WORK TO COMPLETE:
[a] For each statement about the blog post, state whether it agrees with the text (yes or no), quoting the words that decide it: (i) The writer states that most people are left-brain dominant. (ii) Of the test questions, 17 indicated right-brain use and 16 indicated use of both hemispheres. (iii) The writer reports feeling balanced and harmonious as a result of the score.
[b] Answer these questions from the blog post:
(i) What is its title?
(ii) On what date was it posted?
(iii) How many questions were on the brain dominance test?

GIVEN PASSAGE:
Sunday, February 18, 2007

Know Thyself

I have, once again, made a colossal mess of my personal life, and I struggle to make sense of what happened or why I did it.

Often it feels as if there is another force inside of me fighting against everything I think or feel. Personally, I think it's possible that two sides of my brain are fighting for control, and that's what drives me to do the asinine things I do. I once took a brain dominance test and wouldn't you know that I scored straight down the middle with no tie breaker?? 90% of us are left-brain dominant. Not only do I fall in the 10% minority, but I'm caught exactly in the middle. I am center-brained with no tendency to think toward either side. Out of 50 questions, 17 indicated I'm left brained, 17 indicated I'm right-brained, and 16 indicated I use both hemispheres. Now, that seems odd to me--I think that means I should be more balanced and harmonious and instead, I'm a complicated and kinetic ball of tension that sparks at the slightest touch.

Records from a data source:
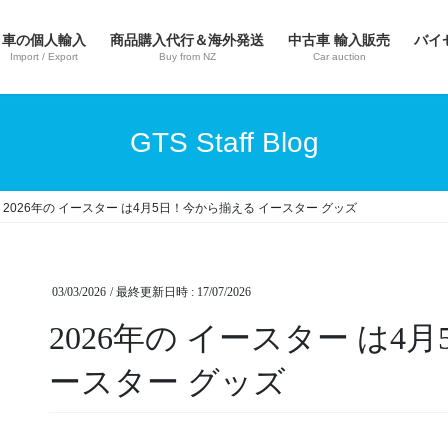
車の個人輸入
商品購入代行＆海外発送
中古車 輸入販売
バイ
Import / Export
Buy from NZ
Car auction
GTS Staff Blog
2026年の イースター は4月5日！今から揃える イースター グッズ
03/03/2026
/ 最終更新日時 :
17/07/2026
2026年の イースター は4
ースター グッズ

RESPONSES PER TASK:
[a]
(i) Yes: "90% of us are left-brain dominant."
(ii) Yes: "17 indicated I'm right-brained, and 16 indicated I use both hemispheres."
(iii) No: "instead, I'm a complicated and kinetic ball of tension that sparks at the slightest touch."

[b]
(i) Know Thyself
(ii) Sunday, February 18, 2007
(iii) 50